The Best Time to Do This Is Now
Estate planning is one of those things that feels more urgent in the abstract than it does on any given Tuesday. There is always something else going on. But the documents take less time than most people expect, and the process at Hardie Alcozer is designed to be approachable from start to finish.
You do not need a complex plan to get meaningful protection in place. For most new parents, a will with a guardian designation and a simple trust, along with financial and medical powers of attorney, covers the essentials. From there, your plan can grow as your family and your assets do.
Frequently Asked Questions
Do both parents need to be named in a guardian designation?
Only one parent needs to name a guardian in their will. If both parents have a will, both should include a guardian designation, and ideally they should agree on the same person. If the named guardians in each parent’s will are different, a court will ultimately decide — which is exactly the situation you are trying to avoid.
What happens to my existing estate plan after I have a child?
Your existing plan does not automatically update to include your new child. If you have a will, it needs to be reviewed to determine whether the new child is adequately addressed. Texas does have limited protections for pretermitted (omitted) children, but those defaults may not reflect your actual wishes. Updating your plan after a child is born is strongly recommended.

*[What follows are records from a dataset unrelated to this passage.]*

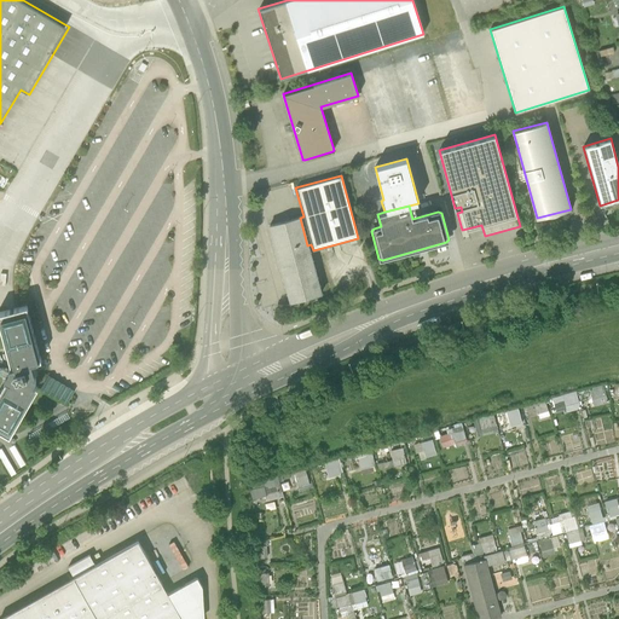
[(270,225),(290,302),(320,294),(307,246),(300,218),(300,217),(270,225)]
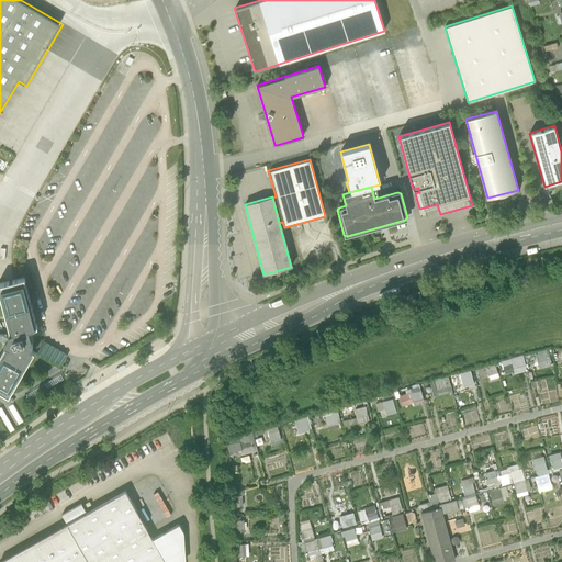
[(0,390),(9,395),(34,351),(30,349),(34,343),(33,340),(35,339),(33,333),(32,328),(37,327),(24,277),(0,282),(0,294),(11,336),(8,335),(7,335),(3,341),(2,343),(6,345),(0,355),(0,390)]
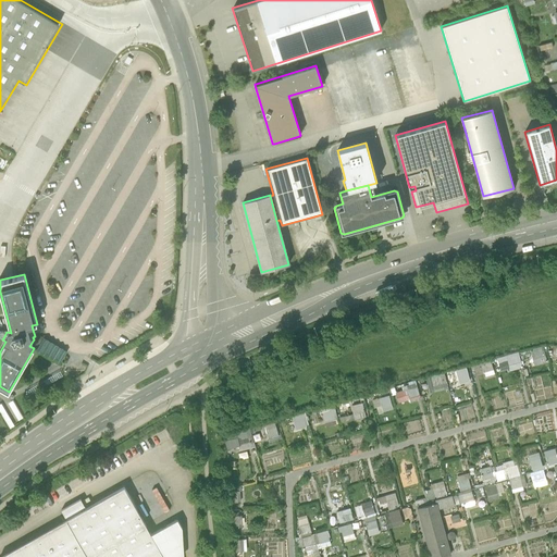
[(520,370),(520,357),(497,358),(498,370),(520,370)]
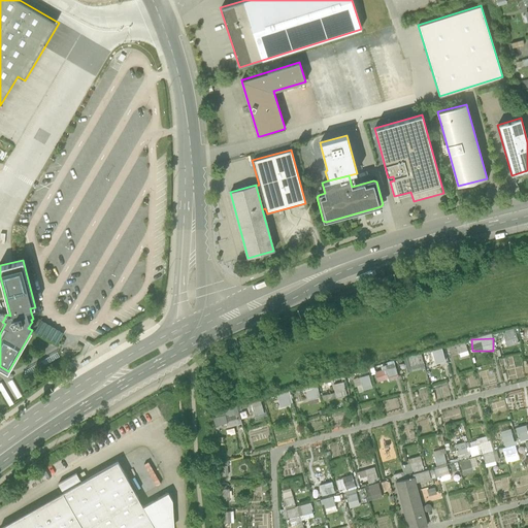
[(466,342),(455,343),(457,356),(467,355),(466,342)]
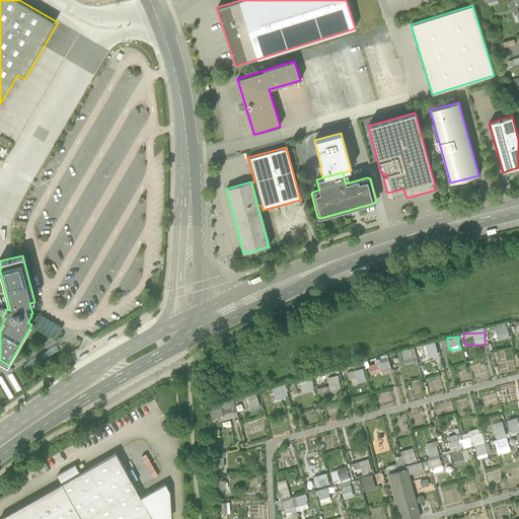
[(435,343),(395,351),(399,366),(429,360),(428,357),(437,355),(435,343)]
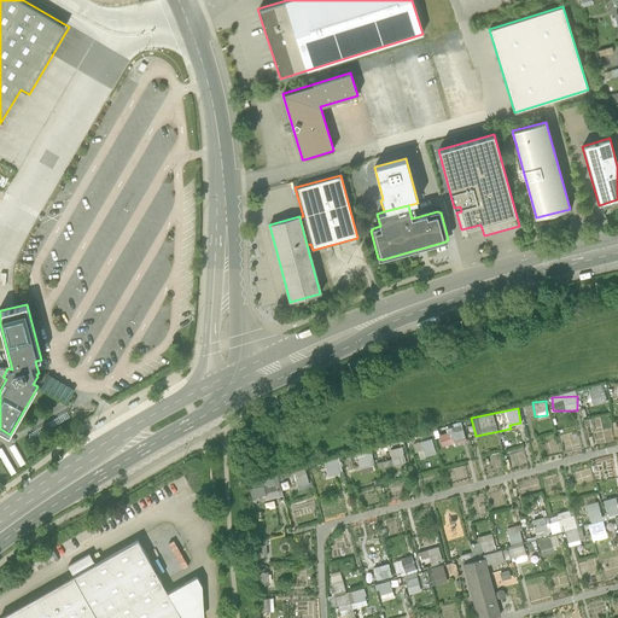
[(436,431),(441,447),(466,438),(461,424),(436,431)]
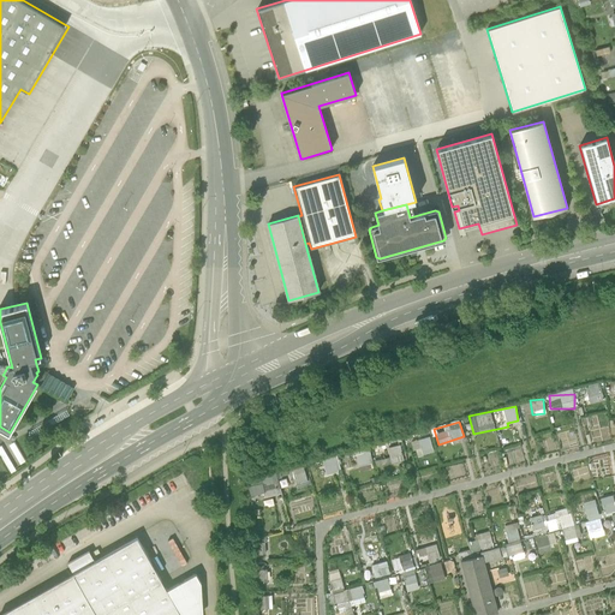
[(411,440),(415,455),(433,452),(429,436),(411,440)]
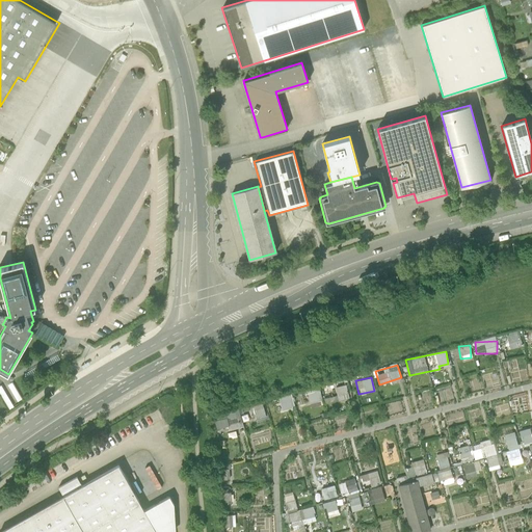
[(333,381),(338,400),(350,396),(345,378),(333,381)]
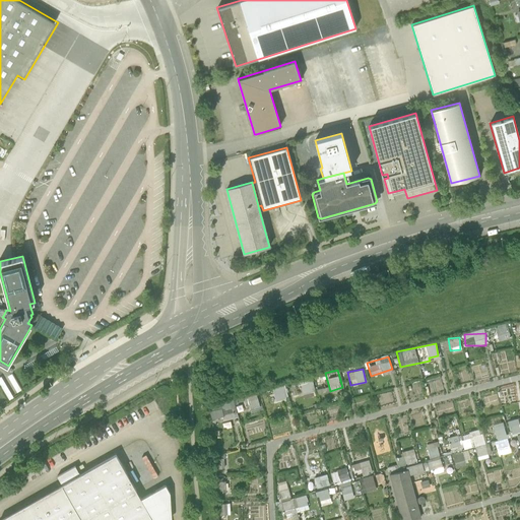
[(304,397),(316,394),(311,378),(299,381),(304,397)]
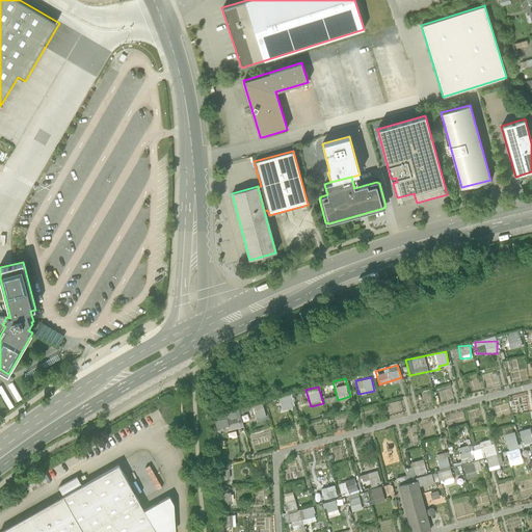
[(290,393),(278,395),(282,409),(292,406),(290,393)]
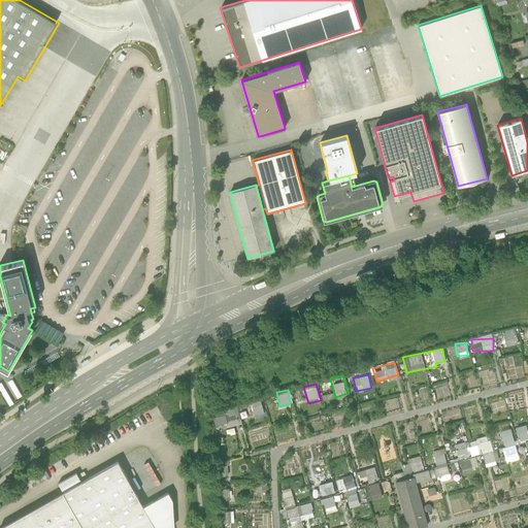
[(253,415),(263,411),(260,399),(250,402),(253,415)]
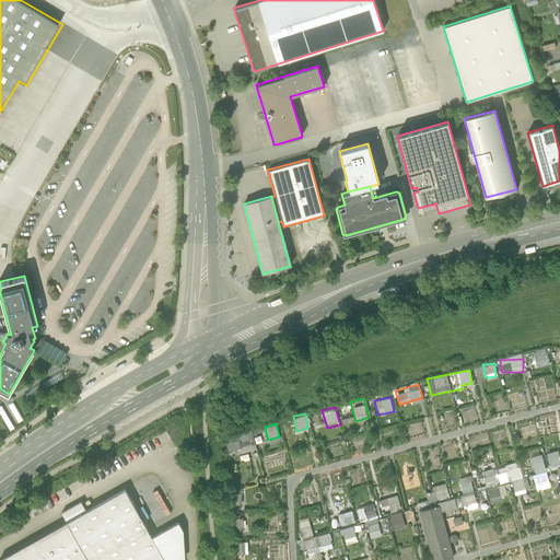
[(559,463),(557,450),(545,453),(548,465),(544,466),(541,459),(531,463),(534,473),(559,466),(559,463)]
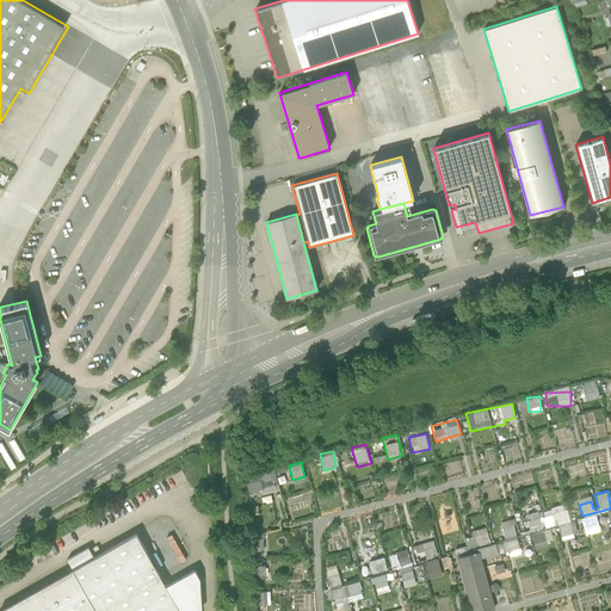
[(556,524),(568,522),(563,504),(551,506),(556,524)]
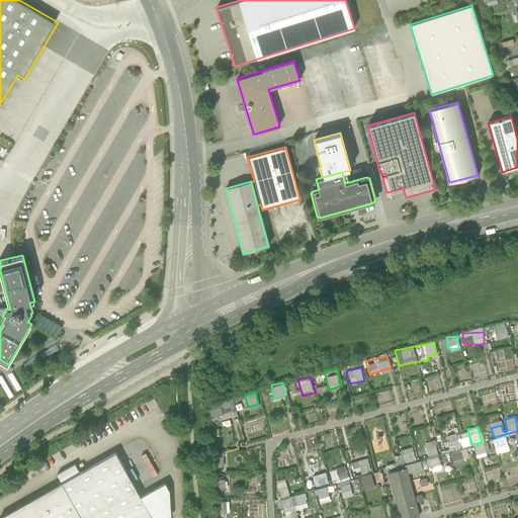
[(445,436),(448,448),(459,446),(456,433),(445,436)]
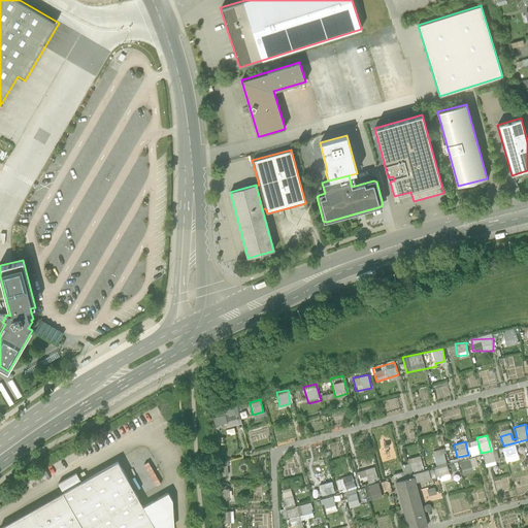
[(475,443),(467,447),(470,456),(480,454),(475,443)]
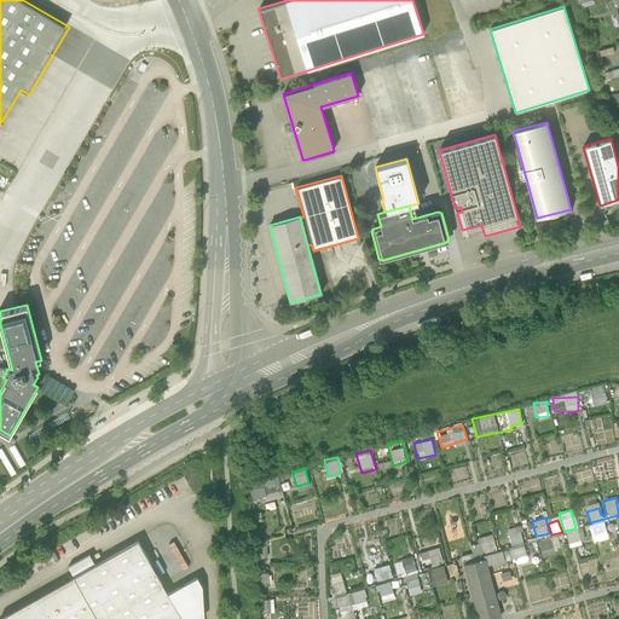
[(590,536),(606,533),(603,521),(588,525),(590,536)]
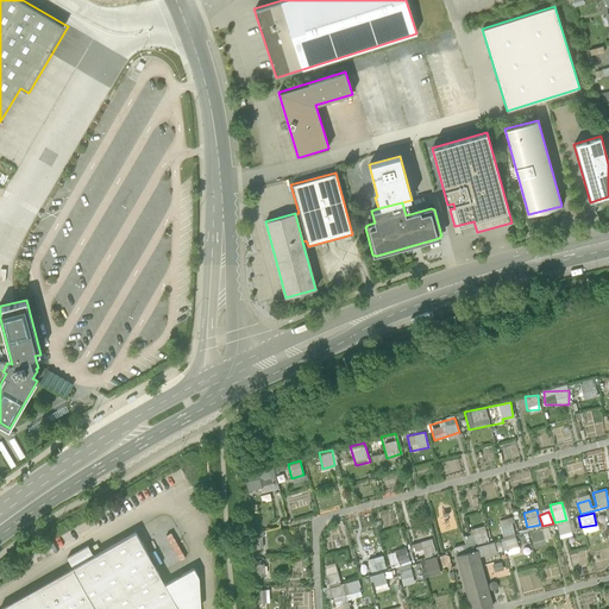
[(498,520),(502,535),(514,532),(510,516),(498,520)]
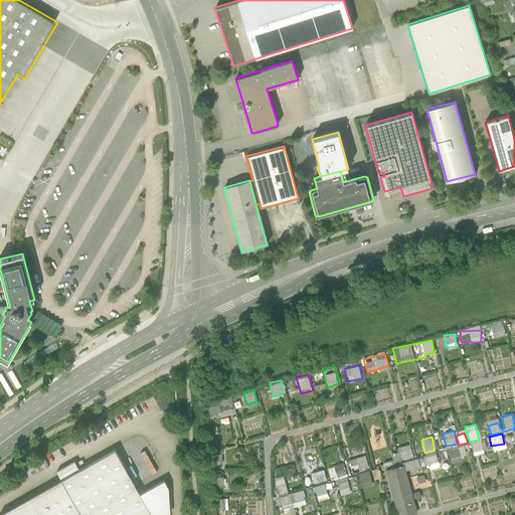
[(473,455),(483,453),(481,441),(471,442),(473,455)]
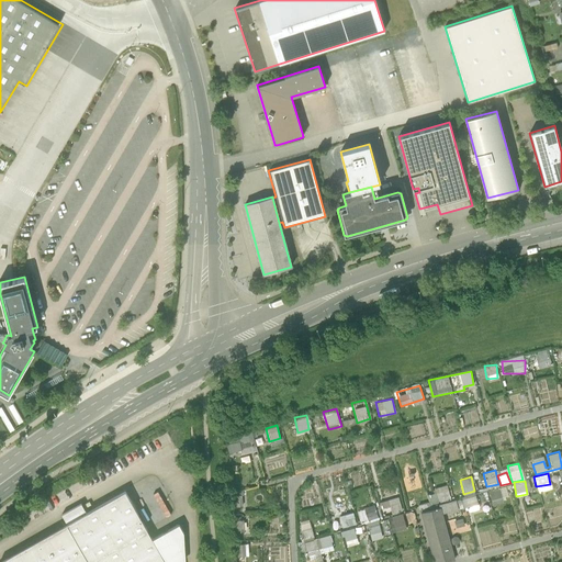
[(504,503),(499,486),(487,490),(492,506),(504,503)]
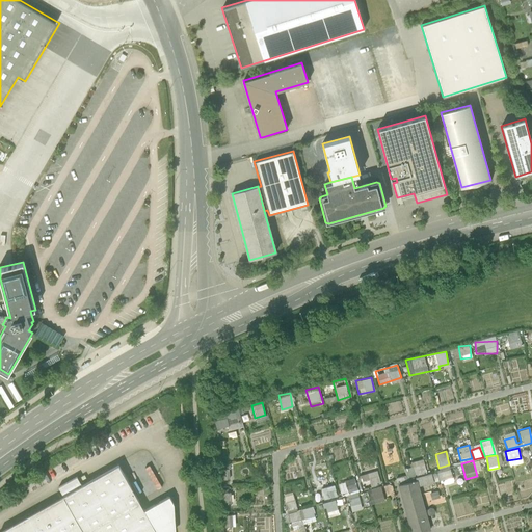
[(0,531),(170,531),(176,530),(174,504),(169,497),(143,510),(118,464),(82,485),(77,476),(58,487),(63,496),(0,531)]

What age should I name in a trust for distributions to my children?
This is a personal decision, but many parents choose to stage distributions — for example, a portion at 25, a portion at 30, and the remainder at 35. The right answer depends on your family, your assets, and your judgment about your child’s financial readiness. Your estate planning attorney can walk you through common approaches and help you decide what fits your situation.
Should both parents get estate plans at the same time?
Yes. If one parent has a plan and the other does not, you have a gap. Hardie Alcozer frequently works with couples to complete their estate plans at the same time, which is often more efficient and ensures the plans are consistent with each other.